- [Try it]
Find every line below with the string "Baumkante" and pick it out.

- [Input data]
◆ ◆ ◆

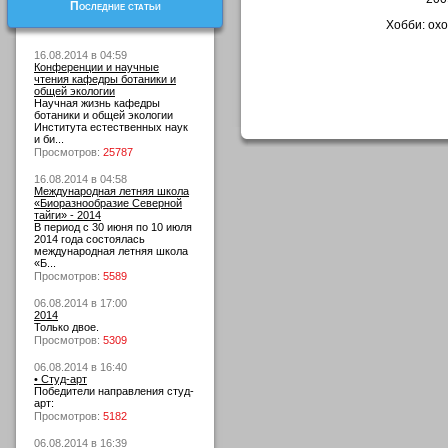
Последние статьи
Хобби: охо
16.08.2014 в 04:59
Конференции и научные
чтения кафедры ботаники и
общей экологии
Научная жизнь кафедры
ботаники и общей экологии
Института естественных наук
и би...
Просмотров:
25787
16.08.2014 в 04:58
Международная летняя школа
«Биоразнообразие Северной
тайги» - 2014
В период с 30 июня по 10 июля
2014 года состоялась
международная летняя школа
«Б...
Просмотров:
5589
06.08.2014 в 17:00
2014
Только двое.
Просмотров:
5309
06.08.2014 в 16:40
• Студ-арт
Победители направления студ-
арт:
Просмотров:
5182
06.08.2014 в 16:39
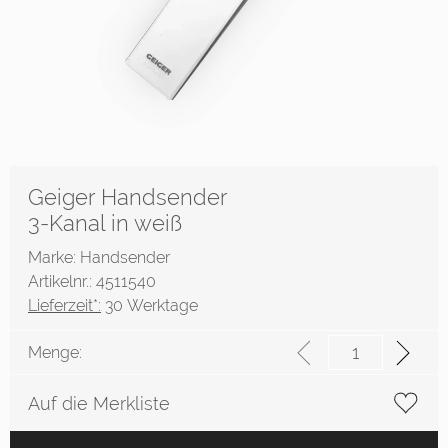
Geiger Handsender
3-Kanal in weiß
Marke: Handsender
Artikelnr.: 4511540
Lieferzeit*:
30 Werktage
Menge:
Auf die Merkliste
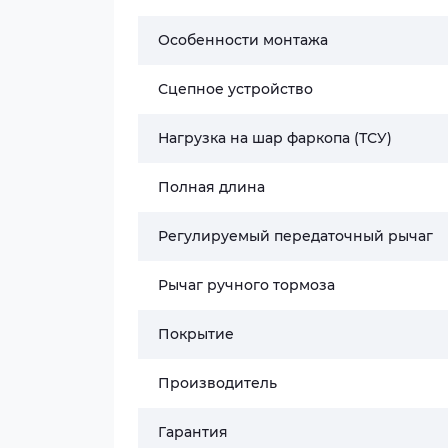
Особенности монтажа
Сцепное устройство
Нагрузка на шар фаркопа (ТСУ)
Полная длина
Регулируемый передаточный рычаг
Рычаг ручного тормоза
Покрытие
Производитель
Гарантия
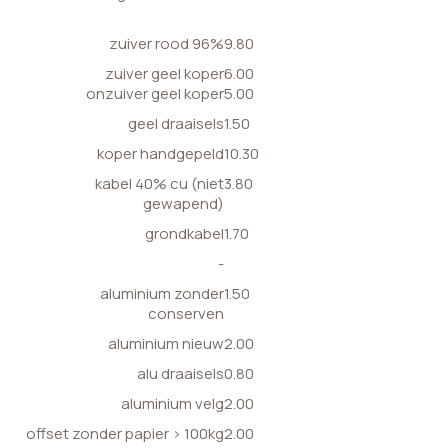
zuiver rood 96%
9.80
zuiver geel koper
6.00
onzuiver geel koper
5.00
geel draaisels
1.50
koper handgepeld
10.30
kabel 40% cu (niet
3.80
gewapend)
grondkabel
1.70
-
aluminium zonder
1.50
conserven
aluminium nieuw
2.00
alu draaisels
0.80
aluminium velg
2.00
offset zonder papier > 100kg
2.00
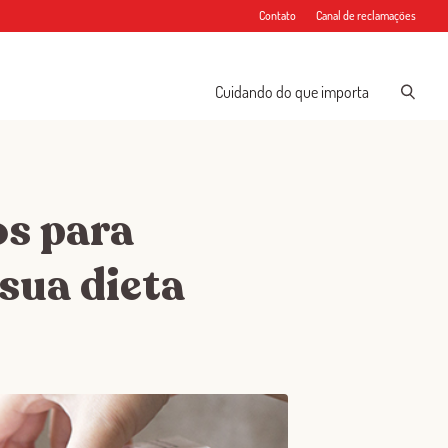
Contato
Canal de reclamações
Cuidando do que importa
os para
sua dieta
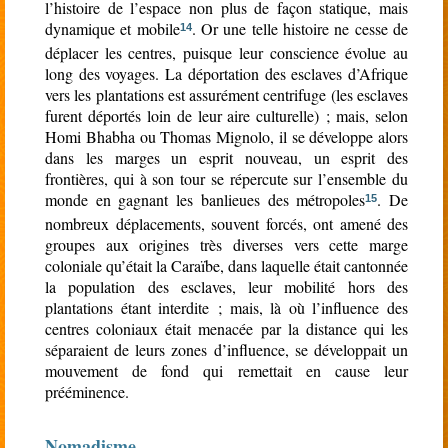
l’histoire de l’espace non plus de façon statique, mais
dynamique et mobile
. Or une telle histoire ne cesse de
14
déplacer les centres, puisque leur conscience évolue au
long des voyages. La déportation des esclaves d’Afrique
vers les plantations est assurément centrifuge (les esclaves
furent déportés loin de leur aire culturelle) ; mais, selon
Homi Bhabha ou Thomas Mignolo, il se développe alors
dans les marges un esprit nouveau, un esprit des
frontières, qui à son tour se répercute sur l’ensemble du
monde en gagnant les banlieues des métropoles
. De
15
nombreux déplacements, souvent forcés, ont amené des
groupes aux origines très diverses vers cette marge
coloniale qu’était la Caraïbe, dans laquelle était cantonnée
la population des esclaves, leur mobilité hors des
plantations étant interdite ; mais, là où l’influence des
centres coloniaux était menacée par la distance qui les
séparaient de leurs zones d’influence, se développait un
mouvement de fond qui remettait en cause leur
prééminence.
Nomadisme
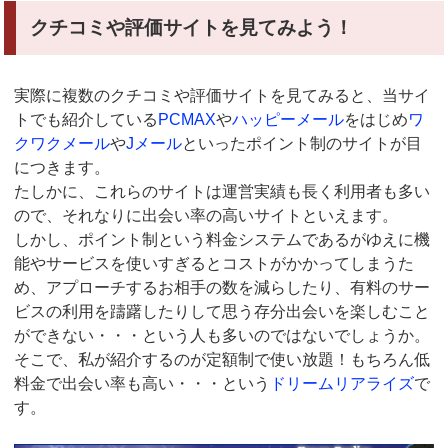
クチコミや評価サイトを見てみよう！
実際に複数のクチコミや評価サイトを見てみると、当サイ
トでも紹介している
PCMAX
や
ハッピーメール
をはじめ
ワ
クワクメール
や
Jメール
といったポイント制のサイトが目
につきます。
たしかに、これらのサイトは運営実績も長く利用者も多い
ので、それなりに出会い率の高いサイトといえます。
しかし、ポイント制という料金システムであるがゆえに機
能やサービスを使いすぎるとコストがかかってしまうた
め、アプローチするお相手の数を減らしたり、有料のサー
ビスの利用を躊躇したりして思う存分出会いを楽しむこと
ができない・・・という人も多いのではないでしょうか。
そこで、私が紹介するのが定額制で使い放題！もちろん低
料金で出会い率も高い・・・という
ドリームリアライズ
で
す。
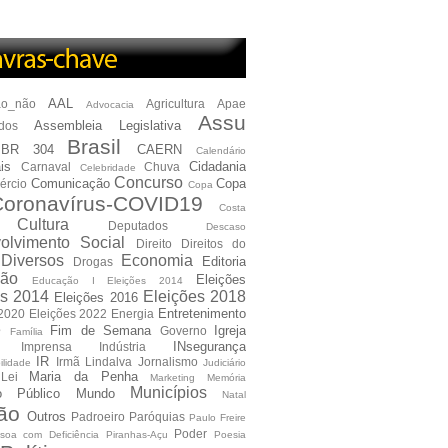
AAL
ão_não
Agricultura
Apae
Advocacia
Assu
Assembleia Legislativa
dos
Brasil
BR 304
CAERN
Calendário
is
Cidadania
Carnaval
Chuva
Celebridade
Concurso
Comunicação
Copa
ércio
Copa
oronavírus-COVID19
Costa
Cultura
Deputados
Descaso
olvimento Social
Direito
Direitos do
Diversos
Economia
Editoria
Drogas
ão
Eleições
Educação I Eleições 2014
es 2014
Eleições 2018
Eleições 2016
Entretenimento
 2020
Eleições 2022
Energia
e
Fim de Semana
Igreja
Governo
Família
INsegurança
Imprensa
Indústria
IR
Irmã Lindalva
Jornalismo
ilidade
Judiciário
Maria da Penha
Lei
Marketing
Memória
Municípios
io Público
Mundo
Natal
ão
Outros
Padroeiro
Paróquias
Paulo Freire
Poder
soa com Deficiência
Piranhas-Açu
Poesia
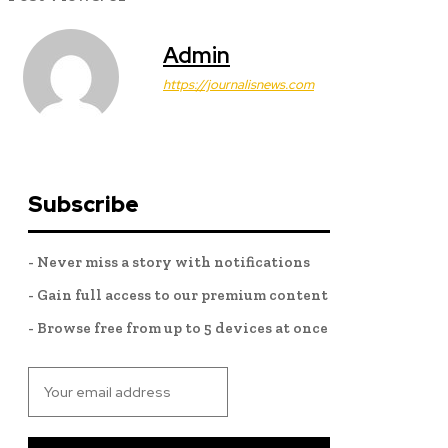
Admin
https://journalisnews.com
Subscribe
- Never miss a story with notifications
- Gain full access to our premium content
- Browse free from up to 5 devices at once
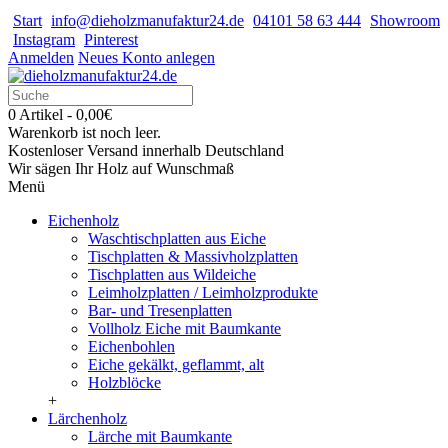
Start
info@dieholzmanufaktur24.de
04101 58 63 444
Showroom
Instagram
Pinterest
Anmelden
Neues Konto anlegen
0 Artikel - 0,00€
Warenkorb ist noch leer.
Kostenloser Versand innerhalb Deutschland
Wir sägen Ihr Holz auf Wunschmaß
Menü
Eichenholz
Waschtischplatten aus Eiche
Tischplatten & Massivholzplatten
Tischplatten aus Wildeiche
Leimholzplatten / Leimholzprodukte
Bar- und Tresenplatten
Vollholz Eiche mit Baumkante
Eichenbohlen
Eiche gekälkt, geflammt, alt
Holzblöcke
+
Lärchenholz
Lärche mit Baumkante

◆ ◆ ◆

- [Your response]
Vollholz Eiche mit Baumkante
Lärche mit Baumkante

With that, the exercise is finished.